The lines soon blur even more. Amos Oz focuses in this book on the relationship between fact and fiction, between reader and author — and, indeed, between ‘author’ and ‘Author’. Both Oz and his protagonist draw attention to the artificiality of this story; at one stage the Author addresses his characters, reminding them of their illusory nature, and later even the Author himself is acknowledged not to be real. The book asks us why we read, why we believe in what we read, and whether the bridge between the real and the imaginary can ever be defined — which leads to one of the most basic literary questions: What exactly is a work of fiction?

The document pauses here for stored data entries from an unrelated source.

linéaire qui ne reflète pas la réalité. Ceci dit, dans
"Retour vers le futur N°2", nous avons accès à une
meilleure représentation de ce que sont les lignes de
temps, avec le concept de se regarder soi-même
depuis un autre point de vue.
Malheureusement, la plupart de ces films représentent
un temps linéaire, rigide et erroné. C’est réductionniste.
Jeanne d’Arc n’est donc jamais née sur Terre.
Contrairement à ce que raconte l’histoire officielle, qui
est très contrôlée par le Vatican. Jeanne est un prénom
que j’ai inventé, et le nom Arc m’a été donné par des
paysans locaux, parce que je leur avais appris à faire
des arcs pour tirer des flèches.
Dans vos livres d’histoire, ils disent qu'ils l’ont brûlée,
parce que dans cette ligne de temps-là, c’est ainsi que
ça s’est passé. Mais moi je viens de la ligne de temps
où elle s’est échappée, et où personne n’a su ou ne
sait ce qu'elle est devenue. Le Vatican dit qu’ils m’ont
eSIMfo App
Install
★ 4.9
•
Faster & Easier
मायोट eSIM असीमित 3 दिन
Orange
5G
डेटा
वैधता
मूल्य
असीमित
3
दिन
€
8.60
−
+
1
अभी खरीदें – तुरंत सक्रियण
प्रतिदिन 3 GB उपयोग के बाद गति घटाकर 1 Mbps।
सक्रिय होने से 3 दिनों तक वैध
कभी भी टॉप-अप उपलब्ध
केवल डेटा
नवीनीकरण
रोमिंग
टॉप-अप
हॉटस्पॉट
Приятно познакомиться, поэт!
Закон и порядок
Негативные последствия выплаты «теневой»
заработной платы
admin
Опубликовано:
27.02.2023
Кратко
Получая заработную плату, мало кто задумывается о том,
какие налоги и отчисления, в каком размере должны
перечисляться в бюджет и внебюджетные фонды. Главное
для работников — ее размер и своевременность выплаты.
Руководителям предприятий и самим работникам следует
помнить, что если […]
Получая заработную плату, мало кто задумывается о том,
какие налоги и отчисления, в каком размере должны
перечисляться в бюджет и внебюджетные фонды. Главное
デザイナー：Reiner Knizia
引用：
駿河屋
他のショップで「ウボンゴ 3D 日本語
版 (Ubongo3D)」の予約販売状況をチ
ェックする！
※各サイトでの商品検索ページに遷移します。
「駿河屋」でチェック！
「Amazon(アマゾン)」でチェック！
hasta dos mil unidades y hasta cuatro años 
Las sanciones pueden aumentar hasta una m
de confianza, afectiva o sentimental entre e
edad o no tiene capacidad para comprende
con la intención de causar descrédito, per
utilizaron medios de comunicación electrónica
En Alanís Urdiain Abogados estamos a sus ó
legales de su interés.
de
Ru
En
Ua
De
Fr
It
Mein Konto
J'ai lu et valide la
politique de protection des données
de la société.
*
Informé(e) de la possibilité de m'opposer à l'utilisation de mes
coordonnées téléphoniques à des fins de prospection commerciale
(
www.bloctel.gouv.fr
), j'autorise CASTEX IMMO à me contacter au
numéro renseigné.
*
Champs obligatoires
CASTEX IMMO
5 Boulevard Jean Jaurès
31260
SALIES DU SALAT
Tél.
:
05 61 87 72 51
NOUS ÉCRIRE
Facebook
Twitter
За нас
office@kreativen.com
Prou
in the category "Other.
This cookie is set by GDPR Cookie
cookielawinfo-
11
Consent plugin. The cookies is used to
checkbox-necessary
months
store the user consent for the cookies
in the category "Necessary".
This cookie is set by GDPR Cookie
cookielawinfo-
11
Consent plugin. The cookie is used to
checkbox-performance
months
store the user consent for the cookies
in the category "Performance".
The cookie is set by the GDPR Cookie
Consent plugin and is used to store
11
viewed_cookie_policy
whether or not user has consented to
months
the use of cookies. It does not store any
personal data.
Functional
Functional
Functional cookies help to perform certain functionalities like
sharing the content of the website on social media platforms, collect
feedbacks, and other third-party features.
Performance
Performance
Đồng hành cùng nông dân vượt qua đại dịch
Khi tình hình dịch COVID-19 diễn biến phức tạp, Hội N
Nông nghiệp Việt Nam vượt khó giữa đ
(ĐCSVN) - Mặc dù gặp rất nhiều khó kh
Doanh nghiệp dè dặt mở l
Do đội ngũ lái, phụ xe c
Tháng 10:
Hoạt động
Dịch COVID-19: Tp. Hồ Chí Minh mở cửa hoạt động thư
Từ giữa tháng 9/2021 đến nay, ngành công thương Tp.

In this novella the Author is a Leopold Bloom-like figure, a flâneur who wanders the lamplit passageways, beset by insecurity; like Bloom, he suffers impotence during sex, though not while he is alone, which here could serve as a slightly quirky metaphor for artistic talent: the Author is most capable when in solitude. However, while Rhyming Life and Death is a decent, one-sitting read, it is, in spite of the weighty areas it touches, a slight piece of work, one which skips across the surface of postmodernism without ever diving in. Many writers, from B. S. Johnson back to Laurence Sterne, have injected the banter between novelist, characters and reader with more humour, while Joyce, Woolf and others have brought far greater depth and verbal texture to their characters’ interior musings.
Some of the imagined scenarios are interesting, but occasionally — in particular when the Author is glancing around the community centre — the book reads like the transcript of a parlour game that was more diverting for the participant than it is for us. There are also some oddities with the two main characters (if one can talk about ‘character’ in a work which deliberately places itself outside the usual confines of storytelling). During what he apparently intends to be a gentle wooing of Rochele, the Author is in fact creepy and insinuating, more like a sex-pest than a potential suitor, while Rochele is, throughout, meek beyond the point of absurdity. Of course, this could be an essential part of the Author’s fantasies: it would certainly tie in with the fact that most of his other cerebral flights are fairly misanthropic. The lives he invents for strangers are filled with pain and humiliation; it is almost as if the impotent Author is seeking to atone for his weakness by dominating people in the interior world of his mind. In that respect he is an interesting figure — but he is one not properly realised in this passable, insubstantial book.